Login

TRAVAILLER JUSTE AVEC LES FOINS-REGAINS 2010

Tous les regains récoltés en 2010 n'ont pas la même capacité que d'ordinaire à rattraper le classique déficit en azote soluble des foins.© CHRISTIAN WATIER

Corrects et constants sur le plan énergétique, leur premier facteur limitant, les foins apparaissent parfois plus variables en azote soluble. C'est aussi la mauvaise surprise de beaucoup de regains récoltés et avec lesquels il faudra composer.

Vous devez vous inscrire pour consulter librement tous les articles.

À N'EN PAS DOUTER, LES PRODUCTEURS QUI TRAVAILLENT L'HIVER EN 100 % FOIN-REGAIN signeraient tout de suite pour récolter, chaque année, le même fourrage qu'en 2010. Surtout pour les premières coupes. Témoin les résultats de la petite centaine d'analyses réalisées en Franche-Comté par Jura Conseil Élevage et autant par le Contrôle laitier du Doubs et du Territoire de Belfort.

« Les foins sont globalement bons, résume Pierre-Emmanuel Belot, de Jura Conseil Élevage. Le printemps a été favorable à la croissance d'une herbe de qualité. La fauche a débuté au 20 mai en plaine, et au 15 juin sur les deuxièmes plateaux et le haut Jura. Le mois de mai a connu de longues périodes sans précipitation, ce qui a permis de récolter des fourrages bien secs, donc prometteurs en terme de conservation. » Ce dernier critère n'est pas à négliger, car il est déterminant sur l'ingestion du foin par les vaches laitières.

▶ **Extraits de données**
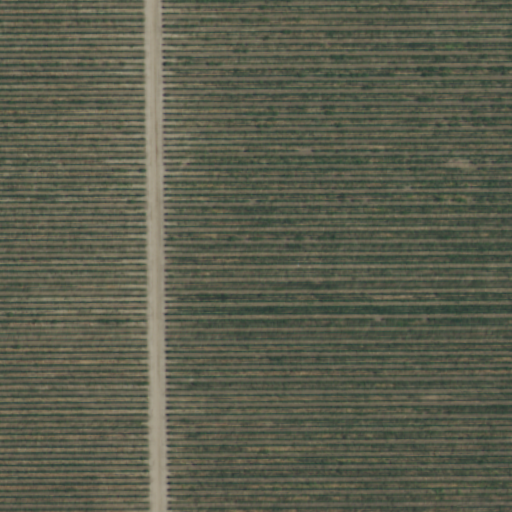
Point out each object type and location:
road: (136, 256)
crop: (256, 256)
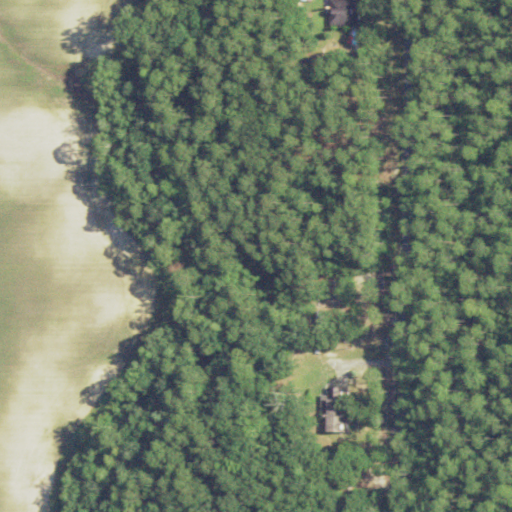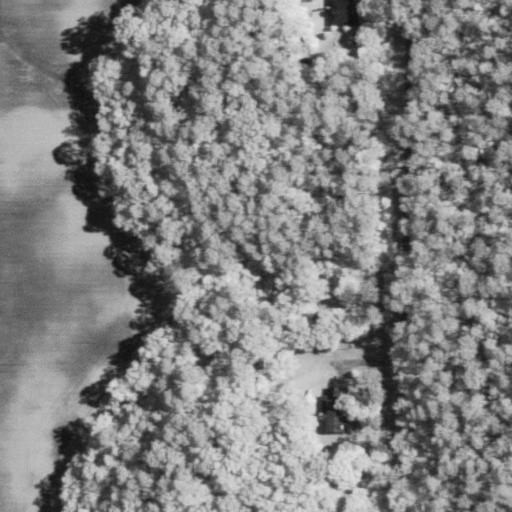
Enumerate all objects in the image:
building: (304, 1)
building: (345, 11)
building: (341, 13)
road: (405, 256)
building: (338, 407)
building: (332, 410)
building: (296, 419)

▶ **À réaliser**
A – Pouvez-vous recopier mot pour mot toutes les entrées du jeu de données satellitaires, sans reprendre les images ?
B – Pouvez-vous prolonger l'article sur les foins-regains de 2010 en partant de sa dernière phrase ?

▶ **Réponses attendues**
A –
Point out each object type and location:
road: (136, 256)
crop: (256, 256)
Enumerate all objects in the image:
building: (304, 1)
building: (345, 11)
building: (341, 13)
road: (405, 256)
building: (338, 407)
building: (332, 410)
building: (296, 419)

B –
DES PREMIÈRES COUPES GLOBALEMENT CORRECTES

Dans le Jura, c'est la valeur énergétique des foins qui est la plus marquante. Les valeurs les plus basses sont à 0,67 UFL/kg de MS, et on monte jusqu'à 0,75 UFL sur la moyenne des foins précoces de plaine. Un bon point donc pour la teneur en énergie du millésime 2010, premier facteur limitant traditionnel des rations à base de foin. Du côté de la valeur azotée, le bilan apparaît aussi très satisfaisant, avec un taux de protéine brute globalement situé à 10-11 %. « On remarque sur ce critère que c'est essentiellement la date de fauche et le pourcentage de légumineuses qui sont déterminants. Autrement dit, pour cette campagne, ce n'est pas l'effet année qui influence la valeur azotée des foins, mais bien le type de prairie couplé au stade de récolte », constate Pierre-Emmanuel Belot.

La teneur en azote soluble (utile pour les micro-organismes du rumen) est plus variable. Cette dernière est estimée en comparant les valeurs PDIN et PDIE. Au-delà de 10 g d'avance en PDIE par rapport aux PDIN, on peut craindre un facteur limitant en azote soluble. Ce dernier pourra être comblé soit par un apport de regain de qualité, soit par un concentré riche en azote rapidement dégradable. Ce sont les foins de plaine, fauchés après le 1er juin, et les foins de premiers plateaux, fauchés après le 15 juin, qui souffrent le plus de ce manque d'azote soluble. Pour les autres foins (plus précoces), le profil azoté semble assez soluble.

Concernant la teneur en cellulose, là encore, pas de surprise dans le Jura. Elle augmente avec l'âge des plantes. Elle sera donc supérieure sur les foins plus tardifs. On ne remarque pas de valeur dangereusement basse sur les fourrages fauchés à un stade plus précoce. Dans l'ensemble, les foins 2010 présentent une teneur en cellulose brute de 30 % et plus, ce qui représente une bonne sécurité du point de vue du risque acidogène.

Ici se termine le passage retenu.